## ЗАДАНИЕ 1:
Продублируйте отрывок из фрагмента об урановой лихорадке и атомных испытаниях, начиная со слов «Стин, который время» и заканчивая словами «радиоактивность каких-то минералов.».

Стин, который время от времени занимался поисками нефти и олова, рассудил, что уран с равным успехом может залегать и в глубине. Он занял денег, выбрал место и пробурил пробный шурф. Но бур, который он одолжил для этой цели, сломался, не дойдя до намеченной глубины, и Стин, удрученный неудачей, набил карманы кусками породы и решил уехать. Остановившись у бензозаправочной колонки, он увидел, как служащий демонстрировал радиоактивность каких-то минералов.
Стин, которому было не по средствам иметь счетчик Гейгера, вспомнил про свои образцы и попросил проверить их. К его величайшему удивлению стрелка на шкале счетчика мгновенно отклонилась. Не теряя времени, Стин сделал заявку, и вот тогда-то в США началась урановая лихорадка.
Для того чтобы расширить нашу программу атомных испытаний, потребовался такой толчок, как корейские события. Война в Корее не столько привлекла внимание к мощному оружию, сколько показала необходимость разработки бомб малого калибра. Жизнь подсказывала, что такое оружие будет более полезным на поле боя, где оно сможет заменить массированный артиллерийский огонь. Создание атомной бомбы малого калибра, или тактического оружия, имеет довольно сложную историю. В январе 1951 года Комиссия по атомной энергии построила Невадский полигон для испытания небольших атомных бомб.
Прототипы этих новых бомб были испытаны в начале 1951 года, когда Комиссия по атомной энергии открыла свой полигон в штате Невада, расположенный северо-западнее Лас-Вегаса и северо-восточнее Долины Смерти. Там, на плоском плато, где можно встретить только стада, пасущиеся на пустынных пастбищах, да ядовитых ящериц, Комиссия по атомной энергии испытала ровно дюжину «ядерных устройств» в 1951 году и почти столько же в последующие годы. Все испытанные «устройства» были небольшими бомбами, обычно имевшими мощность менее 30 килотонн.
Необходимость проведения столь многочисленных испытаний объясняется тем, что перед создателями бомбы стояли две противоречивые задачи. С одной стороны, по своей конструкции бомба должна была быть максимально прочной и иметь минимальные габариты. С другой стороны, ядерный заряд должен был обладать предельным коэффициентом использования, чтобы не расходовался напрасно материал для снаряжения бомб, стоимость которого доходила до 10 тыс. долларов за фунт. К сожалению, по мере сокращения размеров бомбы снижался коэффициент использования ядерного заряда. Более того, существовал определенный предел уменьшения количества материала для бомбы, что обусловливалось необходимостью наличия критической массы для осуществления цепной реакции.

## ЗАДАНИЕ 2:
Оформите все строки приведенных ниже записей как таблицу Markdown со столбцами «№» (номер строки) и «Строка» (сама строка), пропустив пустые строки. Изображения в ответ не включайте.

## ПЕРЕЧЕНЬ:
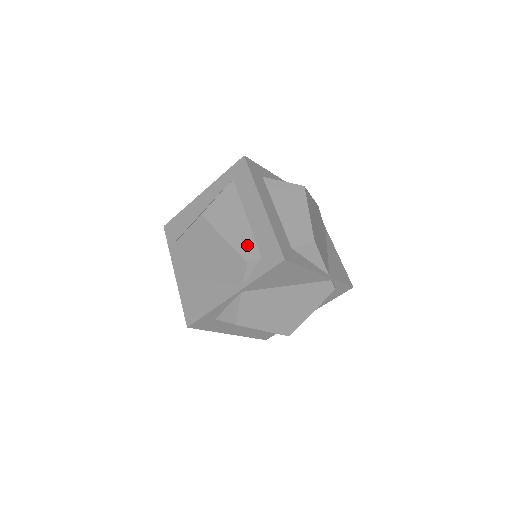
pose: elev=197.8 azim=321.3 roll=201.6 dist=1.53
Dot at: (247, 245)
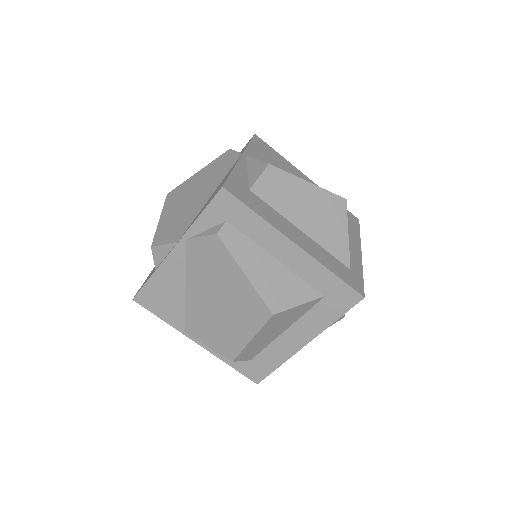
Dot at: occluded
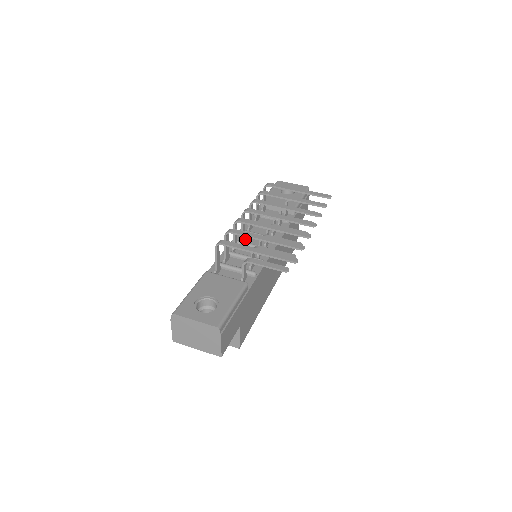
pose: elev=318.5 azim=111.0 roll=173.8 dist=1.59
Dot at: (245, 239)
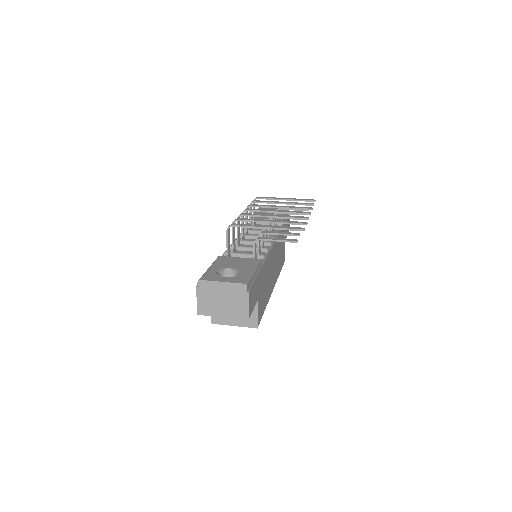
Dot at: occluded
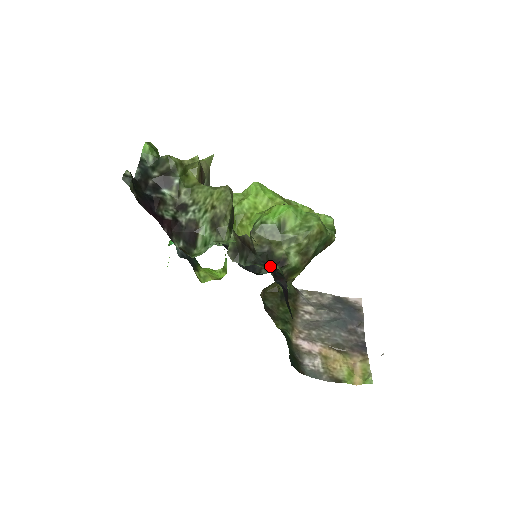
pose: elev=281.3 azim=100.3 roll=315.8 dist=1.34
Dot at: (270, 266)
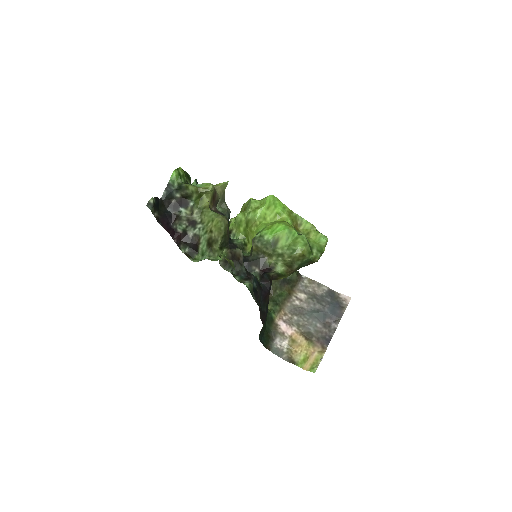
Dot at: (244, 281)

## ПРАВИЛЬНЫЙ ОТВЕТ 1:
Стин, который время от времени занимался поисками нефти и олова, рассудил, что уран с равным успехом может залегать и в глубине. Он занял денег, выбрал место и пробурил пробный шурф. Но бур, который он одолжил для этой цели, сломался, не дойдя до намеченной глубины, и Стин, удрученный неудачей, набил карманы кусками породы и решил уехать. Остановившись у бензозаправочной колонки, он увидел, как служащий демонстрировал радиоактивность каких-то минералов.

## ПРАВИЛЬНЫЙ ОТВЕТ 2:
| № | Строка |
|---|---|
| 1 | pose: elev=197.8 azim=321.3 roll=201.6 dist=1.53 |
| 2 | Dot at: (247, 245) |
| 3 | Dot at: occluded |
| 4 | pose: elev=318.5 azim=111.0 roll=173.8 dist=1.59 |
| 5 | Dot at: (245, 239) |
| 6 | Dot at: occluded |
| 7 | pose: elev=281.3 azim=100.3 roll=315.8 dist=1.34 |
| 8 | Dot at: (270, 266) |
| 9 | Dot at: (244, 281) |